- **Prompt 1**
Copy the section of the records that opens with the line containing "name author: Focke" and closes with the line containing "genus: Carex", including both of those lines.

- **Document**
____

By the way, I just did a quick test of using Memory instead of ByteBuffer
in VectorAggregator with groupBy (hash grouping, 8-byte key, two
aggregators) and measured a 14% speedup. I think the speedup would be
higher with more aggregators or with array-based rather than hash-based
grouping (since in those cases, relatively more time is spent doing
aggregations).

On Thu, Feb 6, 2020 at 11:32 AM Gian Merlino <g...@apache.org> wrote:

> We could make an interface that is a subset of Memory and use that. But I
> think once the new JEP 370 stuff becomes mainstream it would be best to use
> it directly, since it offers a richer API and will probably become
> considered idiomatic Java over time. So we may still want to drop the
> abstraction later, once we drop support for Java pre-14.

____

- **Rows**
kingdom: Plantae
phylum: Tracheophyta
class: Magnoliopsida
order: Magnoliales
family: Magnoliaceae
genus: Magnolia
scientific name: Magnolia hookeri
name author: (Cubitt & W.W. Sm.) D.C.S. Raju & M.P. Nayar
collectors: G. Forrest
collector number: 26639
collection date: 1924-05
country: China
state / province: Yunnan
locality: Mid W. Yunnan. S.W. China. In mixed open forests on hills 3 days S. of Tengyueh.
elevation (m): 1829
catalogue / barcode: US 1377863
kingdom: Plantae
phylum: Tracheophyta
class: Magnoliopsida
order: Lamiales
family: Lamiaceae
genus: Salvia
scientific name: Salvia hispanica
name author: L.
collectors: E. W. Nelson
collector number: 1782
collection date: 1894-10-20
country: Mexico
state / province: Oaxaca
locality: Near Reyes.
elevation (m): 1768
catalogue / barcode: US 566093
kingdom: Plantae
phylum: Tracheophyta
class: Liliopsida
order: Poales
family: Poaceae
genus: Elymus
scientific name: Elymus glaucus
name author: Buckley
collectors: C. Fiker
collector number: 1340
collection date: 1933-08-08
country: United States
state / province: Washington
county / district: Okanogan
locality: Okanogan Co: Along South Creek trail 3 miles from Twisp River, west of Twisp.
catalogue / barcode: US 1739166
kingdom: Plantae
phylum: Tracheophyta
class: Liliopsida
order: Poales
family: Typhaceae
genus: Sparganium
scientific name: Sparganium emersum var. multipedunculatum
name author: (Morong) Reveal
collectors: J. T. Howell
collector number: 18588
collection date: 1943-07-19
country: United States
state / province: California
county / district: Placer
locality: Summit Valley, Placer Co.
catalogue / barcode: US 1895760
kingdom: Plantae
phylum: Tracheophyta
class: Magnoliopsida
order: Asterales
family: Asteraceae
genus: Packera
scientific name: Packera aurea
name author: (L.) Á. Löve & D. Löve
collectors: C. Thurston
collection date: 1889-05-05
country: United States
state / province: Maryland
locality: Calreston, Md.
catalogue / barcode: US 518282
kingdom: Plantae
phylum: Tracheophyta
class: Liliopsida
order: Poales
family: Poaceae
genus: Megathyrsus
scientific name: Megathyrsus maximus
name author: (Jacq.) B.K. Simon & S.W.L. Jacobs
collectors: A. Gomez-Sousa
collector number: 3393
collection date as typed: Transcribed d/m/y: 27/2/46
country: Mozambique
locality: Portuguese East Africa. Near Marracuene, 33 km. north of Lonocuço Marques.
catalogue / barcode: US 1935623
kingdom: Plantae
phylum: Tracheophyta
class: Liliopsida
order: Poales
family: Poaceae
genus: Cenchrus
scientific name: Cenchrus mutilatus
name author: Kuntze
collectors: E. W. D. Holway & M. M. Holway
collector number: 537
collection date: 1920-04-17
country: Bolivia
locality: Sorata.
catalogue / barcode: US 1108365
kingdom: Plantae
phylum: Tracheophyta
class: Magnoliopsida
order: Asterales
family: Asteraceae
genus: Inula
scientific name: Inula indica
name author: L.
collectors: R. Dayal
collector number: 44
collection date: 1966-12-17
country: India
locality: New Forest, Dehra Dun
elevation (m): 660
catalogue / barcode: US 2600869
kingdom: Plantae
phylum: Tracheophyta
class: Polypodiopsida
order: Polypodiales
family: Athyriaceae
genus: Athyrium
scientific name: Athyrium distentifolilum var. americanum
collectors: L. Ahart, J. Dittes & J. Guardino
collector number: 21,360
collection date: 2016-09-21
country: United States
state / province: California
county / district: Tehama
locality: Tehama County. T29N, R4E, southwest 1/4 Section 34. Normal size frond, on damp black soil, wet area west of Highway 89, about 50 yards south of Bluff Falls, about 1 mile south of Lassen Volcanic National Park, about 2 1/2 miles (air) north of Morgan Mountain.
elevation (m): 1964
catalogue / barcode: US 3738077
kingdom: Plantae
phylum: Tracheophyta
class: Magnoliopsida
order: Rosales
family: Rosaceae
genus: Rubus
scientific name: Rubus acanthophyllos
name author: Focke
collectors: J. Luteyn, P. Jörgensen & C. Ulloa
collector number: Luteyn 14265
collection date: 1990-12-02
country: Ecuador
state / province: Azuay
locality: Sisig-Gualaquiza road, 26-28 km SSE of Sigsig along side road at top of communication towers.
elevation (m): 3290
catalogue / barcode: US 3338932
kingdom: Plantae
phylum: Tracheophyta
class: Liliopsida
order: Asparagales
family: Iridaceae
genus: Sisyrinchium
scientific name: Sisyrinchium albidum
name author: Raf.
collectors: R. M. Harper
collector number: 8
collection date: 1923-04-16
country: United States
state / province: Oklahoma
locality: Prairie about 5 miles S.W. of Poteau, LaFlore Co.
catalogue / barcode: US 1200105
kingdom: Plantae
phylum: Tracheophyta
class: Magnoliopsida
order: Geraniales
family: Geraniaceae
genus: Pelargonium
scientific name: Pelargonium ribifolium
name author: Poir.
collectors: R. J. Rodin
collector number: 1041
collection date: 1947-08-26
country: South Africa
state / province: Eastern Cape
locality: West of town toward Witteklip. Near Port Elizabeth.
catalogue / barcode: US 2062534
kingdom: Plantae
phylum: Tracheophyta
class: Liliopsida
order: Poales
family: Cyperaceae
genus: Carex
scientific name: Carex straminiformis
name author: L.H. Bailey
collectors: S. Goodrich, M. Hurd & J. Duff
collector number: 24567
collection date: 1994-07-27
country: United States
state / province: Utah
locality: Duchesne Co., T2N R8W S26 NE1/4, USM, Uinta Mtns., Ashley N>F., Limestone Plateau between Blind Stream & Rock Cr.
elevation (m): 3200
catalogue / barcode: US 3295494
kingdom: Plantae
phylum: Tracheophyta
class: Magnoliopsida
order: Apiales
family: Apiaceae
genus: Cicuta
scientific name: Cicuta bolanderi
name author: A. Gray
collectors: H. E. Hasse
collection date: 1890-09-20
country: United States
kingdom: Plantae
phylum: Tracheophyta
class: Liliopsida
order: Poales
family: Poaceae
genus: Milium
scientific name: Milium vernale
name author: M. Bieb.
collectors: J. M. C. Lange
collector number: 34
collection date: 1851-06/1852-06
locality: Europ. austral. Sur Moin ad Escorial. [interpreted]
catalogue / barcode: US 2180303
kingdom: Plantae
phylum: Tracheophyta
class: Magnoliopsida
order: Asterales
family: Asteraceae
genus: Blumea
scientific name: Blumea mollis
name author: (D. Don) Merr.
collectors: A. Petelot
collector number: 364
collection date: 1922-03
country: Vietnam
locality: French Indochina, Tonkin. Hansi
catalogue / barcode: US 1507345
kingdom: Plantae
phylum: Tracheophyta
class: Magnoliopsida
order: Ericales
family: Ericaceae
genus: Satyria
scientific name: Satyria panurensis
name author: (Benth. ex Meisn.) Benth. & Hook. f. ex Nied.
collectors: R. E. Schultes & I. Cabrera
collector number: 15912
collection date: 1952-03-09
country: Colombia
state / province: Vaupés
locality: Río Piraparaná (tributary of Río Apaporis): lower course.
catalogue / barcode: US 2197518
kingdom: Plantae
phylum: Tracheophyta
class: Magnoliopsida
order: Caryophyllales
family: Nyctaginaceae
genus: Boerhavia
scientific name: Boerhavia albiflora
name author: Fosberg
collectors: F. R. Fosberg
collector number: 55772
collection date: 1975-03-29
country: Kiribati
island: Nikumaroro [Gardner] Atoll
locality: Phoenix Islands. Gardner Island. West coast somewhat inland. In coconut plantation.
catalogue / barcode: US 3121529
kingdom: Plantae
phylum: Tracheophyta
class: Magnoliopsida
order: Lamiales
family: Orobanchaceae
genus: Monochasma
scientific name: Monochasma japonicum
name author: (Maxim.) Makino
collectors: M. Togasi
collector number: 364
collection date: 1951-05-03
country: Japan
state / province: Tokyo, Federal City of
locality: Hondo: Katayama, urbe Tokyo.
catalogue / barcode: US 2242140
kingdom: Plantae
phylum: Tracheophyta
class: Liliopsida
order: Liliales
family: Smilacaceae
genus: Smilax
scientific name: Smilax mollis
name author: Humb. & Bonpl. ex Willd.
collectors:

____

- **Prompt 2**
Write the next part of the email thread about using Memory instead of ByteBuffer in VectorAggregator, starting after its final line.

- **Task result 1**
name author: Focke
collectors: J. Luteyn, P. Jörgensen & C. Ulloa
collector number: Luteyn 14265
collection date: 1990-12-02
country: Ecuador
state / province: Azuay
locality: Sisig-Gualaquiza road, 26-28 km SSE of Sigsig along side road at top of communication towers.
elevation (m): 3290
catalogue / barcode: US 3338932
kingdom: Plantae
phylum: Tracheophyta
class: Liliopsida
order: Asparagales
family: Iridaceae
genus: Sisyrinchium
scientific name: Sisyrinchium albidum
name author: Raf.
collectors: R. M. Harper
collector number: 8
collection date: 1923-04-16
country: United States
state / province: Oklahoma
locality: Prairie about 5 miles S.W. of Poteau, LaFlore Co.
catalogue / barcode: US 1200105
kingdom: Plantae
phylum: Tracheophyta
class: Magnoliopsida
order: Geraniales
family: Geraniaceae
genus: Pelargonium
scientific name: Pelargonium ribifolium
name author: Poir.
collectors: R. J. Rodin
collector number: 1041
collection date: 1947-08-26
country: South Africa
state / province: Eastern Cape
locality: West of town toward Witteklip. Near Port Elizabeth.
catalogue / barcode: US 2062534
kingdom: Plantae
phylum: Tracheophyta
class: Liliopsida
order: Poales
family: Cyperaceae
genus: Carex

- **Task result 2**
>
> Separately, I think if we do build an abstraction layer here, we need to
> make sure the performance overhead is zero — it's important that the jvm be
> able to inline the underlying calls.
>
> > @Gian Merlino I think i am not 100% sure about the scope you are talking
> about, thought you are talking about
> https://github.com/apache/druid/issues/3892 and doing the work from
> bottom up (storage to processing ...)
>
> For now I'm only proposing using a non-BB API (whether it's Memory or our
> own abstraction) for the VectorAggregator interface and the query engines
> that use it. I don't see a strong motivation to tackle the storage layer at
> this time. The reason is that when I profile Druid queries I usually see
> the lions share of time being spend in query engines and aggregators, so I
> think that's what we need to tackle first from a performance perspective.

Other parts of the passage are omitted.